> Problem to work on:
Reproduce every line of the listing verbatim, omitting the pictures from your response.
**** Supplied data
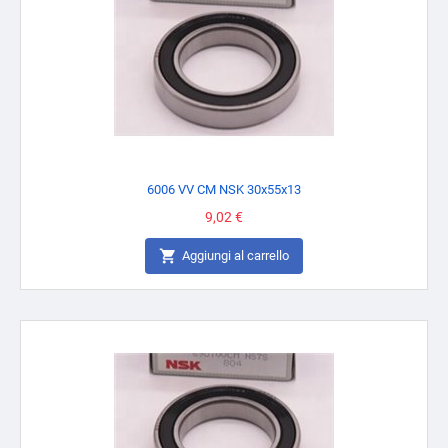
6006 VV CM NSK 30x55x13
Prezzo
9,02 €

Aggiungi al carrello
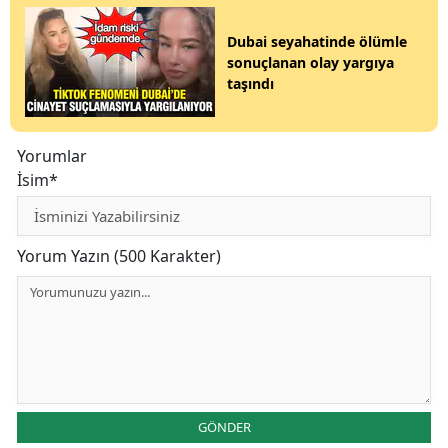
Dubai seyahatinde ölümle
sonuçlanan olay yargıya
taşındı
Yorumlar
İsim*
Yorum Yazın (500 Karakter)
GÖNDER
********
> Written answer:
6006 VV CM NSK 30x55x13
Prezzo
9,02 €

Aggiungi al carrello
Dubai seyahatinde ölümle
sonuçlanan olay yargıya
taşındı
Yorumlar
İsim*
Yorum Yazın (500 Karakter)
GÖNDER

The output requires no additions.